▶ [DOCUMENT EXTRACT]:
>> start
Why "Platform Core" and "HTML5" are in the same spec

On Mon, 17 Nov 2008, Nikunj Mehta wrote:
> 
> What Ian considers Platform core [1] as listed in [2] includes a wide 
> variety of things that don't have much to do with HTML at all. SQL 
> (5.10.2) and unstructured storage (5.10.1) are good examples. The only 
> reasons for keeping these parts in the HTML5 spec that I have seen are 
> that these pieces are stable and the same editor would be working on 
> these sections as the Platform Core. Neither sound good enough reasons 
> to me.

They're not particularily good reasons, but splitting those two parts up 
would delay progress by a year or more, and that is unacceptable IMHO.

When work on HTML6 begins, maybe this can be made a priority then.


> Another pet peeve I have is that the discrimination of what is in and 
> what is outside the scope of HTML5.
> 
> 1. The distinction of a primitive from a specific use of the primitive 
> is rather arbitrary.  For example, it is not clear why offline Web 
> application caching is treated as a primitive. If anything, the 
> primitives are local proxying and background worker threads. Why should 
> application manifest and GET request proxying be built in to HTML and 
> not another data format or another set of methods?

I don't really understand the question. Could you elaborate?
>> end
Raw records
>> start
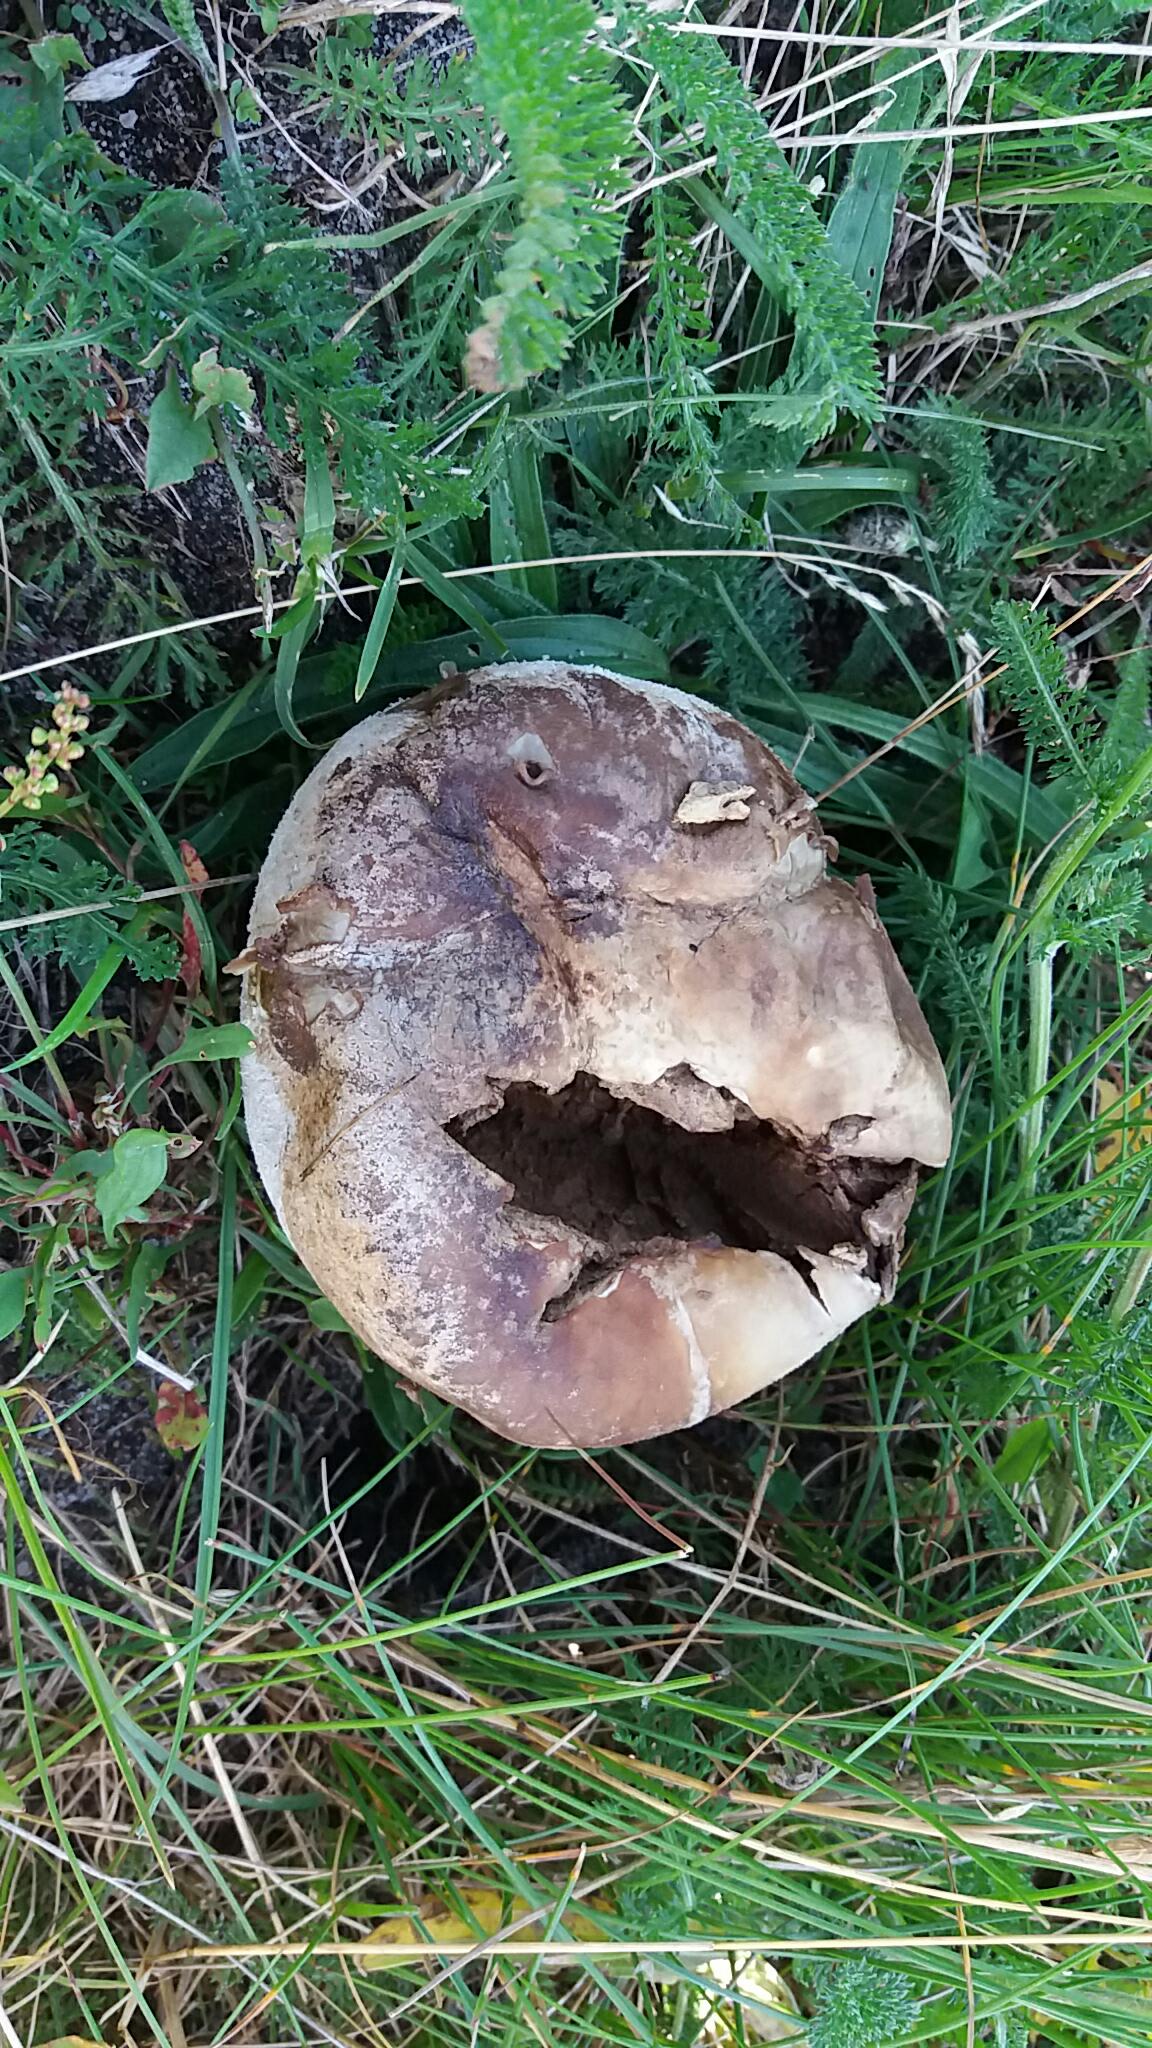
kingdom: Fungi
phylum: Basidiomycota
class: Agaricomycetes
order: Agaricales
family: Lycoperdaceae
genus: Bovistella
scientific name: Bovistella utriformis
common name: skællet støvbold
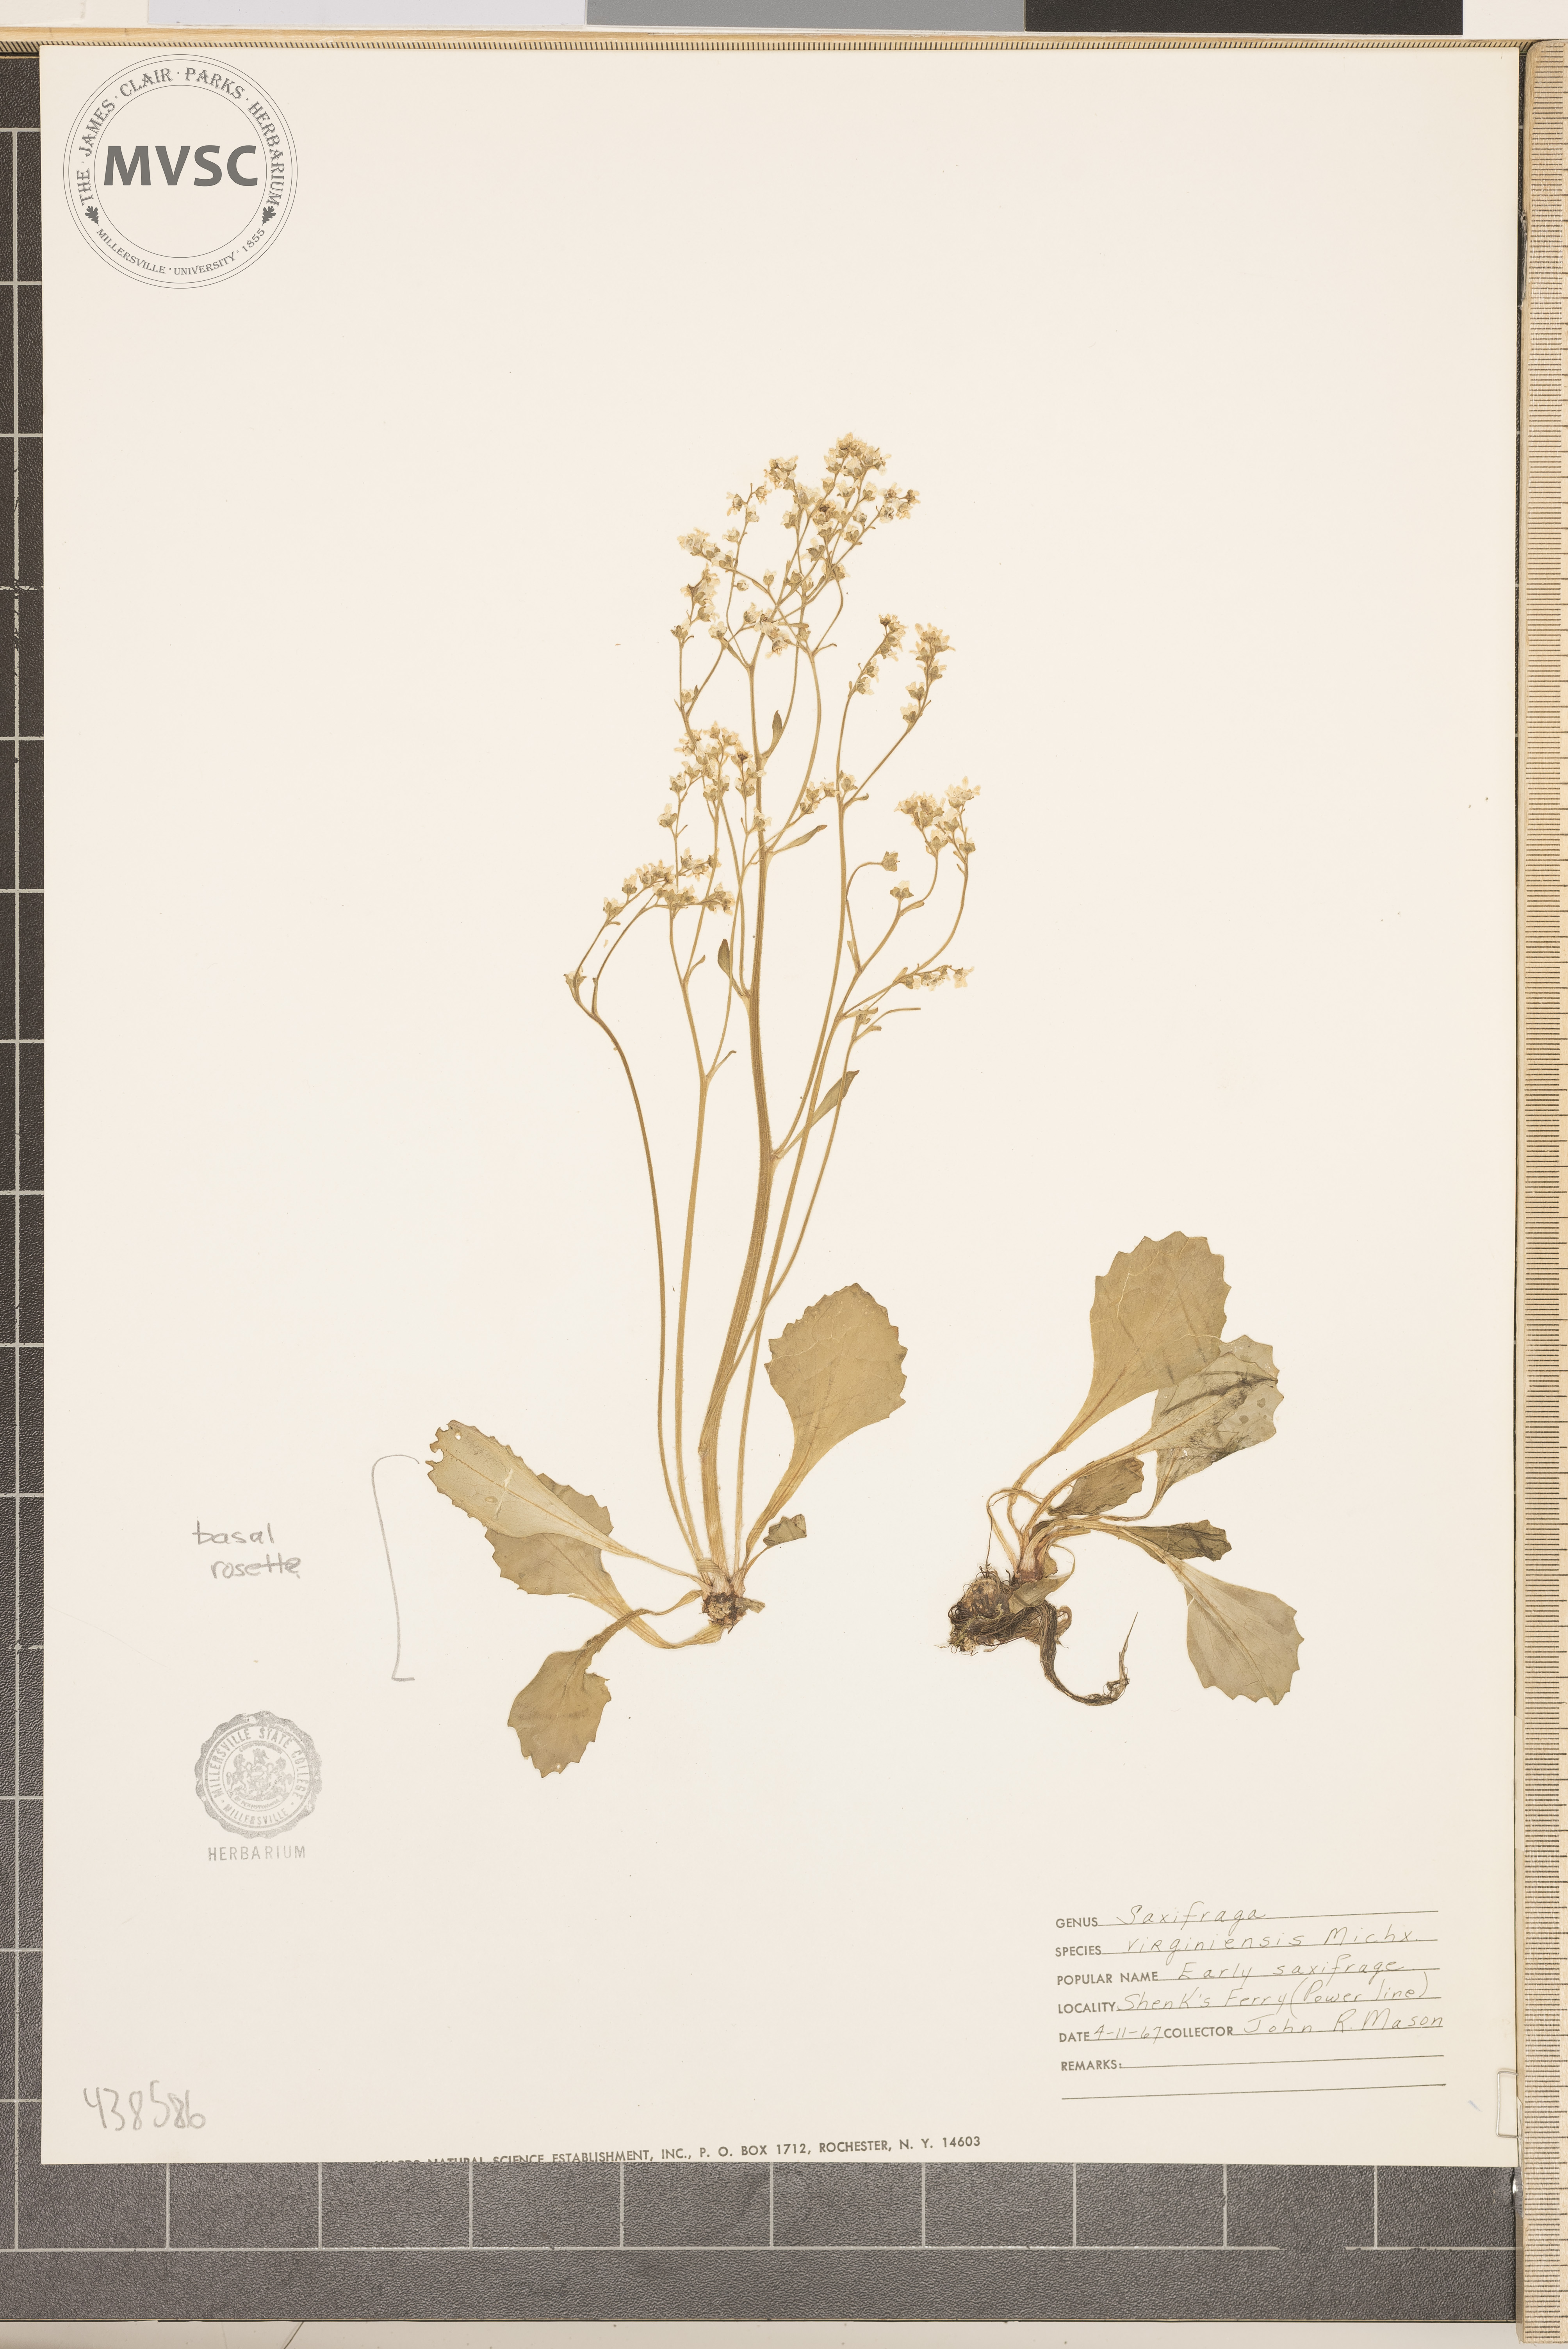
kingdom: Plantae
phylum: Tracheophyta
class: Magnoliopsida
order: Saxifragales
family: Saxifragaceae
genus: Micranthes
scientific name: Micranthes virginiensis
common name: Early saxifrage
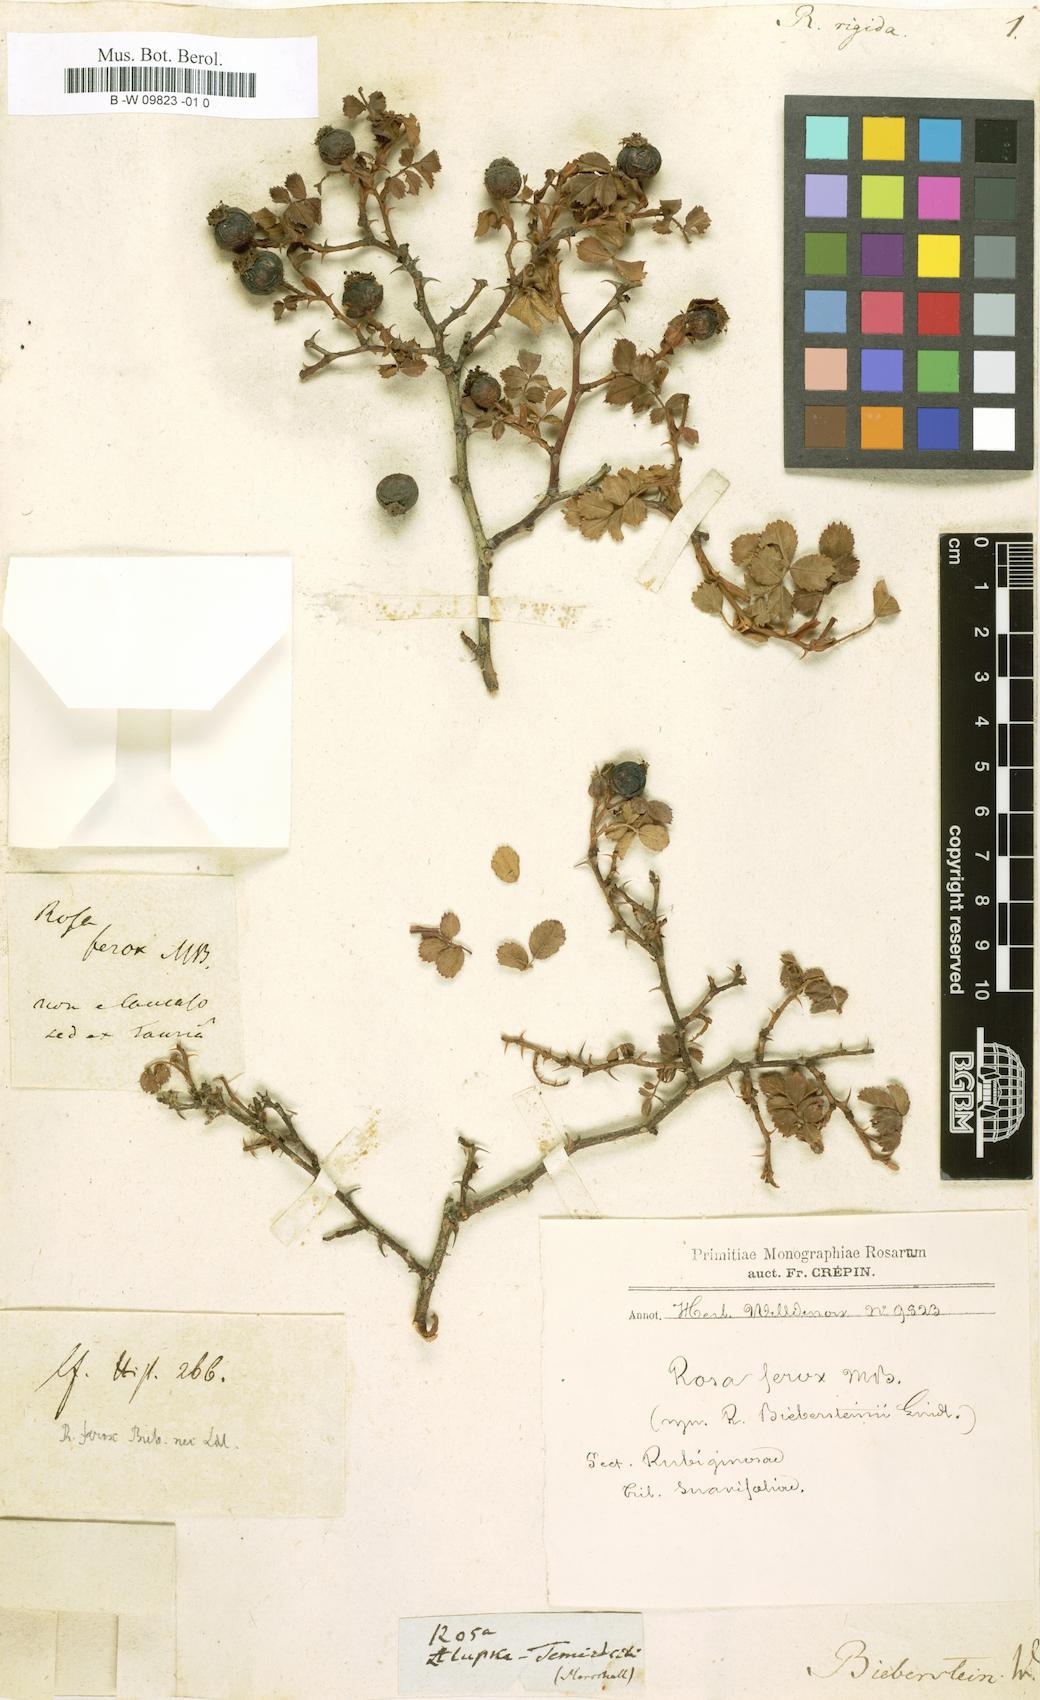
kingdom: Plantae
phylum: Tracheophyta
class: Magnoliopsida
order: Rosales
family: Rosaceae
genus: Rosa
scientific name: Rosa rigida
>> end
▶ [TO DO]:
A. In the HTML5 spec discussion above, what effect does the reply say splitting the two parts up would have on progress?
B. Carry the HTML5 spec discussion above forward from its final line.

▶ [RESPONSE LIST]:
A. It would delay progress by a year or more.

B.
> 2. Current features of browsers are sometimes being standardized in 
> other specs. As an example, XMLHttpRequest is not a part of HTML5 even 
> though that is part of most current browsers and is core to the browser 
> platform.

XHR was part of HTML5. It was extracted because someone volunteered to 
edit it. That's really all it takes.


> I understand that many decisions are based on available editors and 
> required expertise, but then let's justify it as a design principle.

It's the "Priority of Constituencies" principle.

   http://www.w3.org/html/wg/html5/principles/#priority-of-constituencies

Concerns of the spec authors (my having time to do the actual editing, in 
this case) are higher in priority than theoretical correctness of design 
(having the "right" split between spec components).

-- 
Ian Hickson               U+1047E                )\._.,--....,'``.    fL
http://ln.hixie.ch/       U+263A                /,   _.. \   _\  ;`._ ,.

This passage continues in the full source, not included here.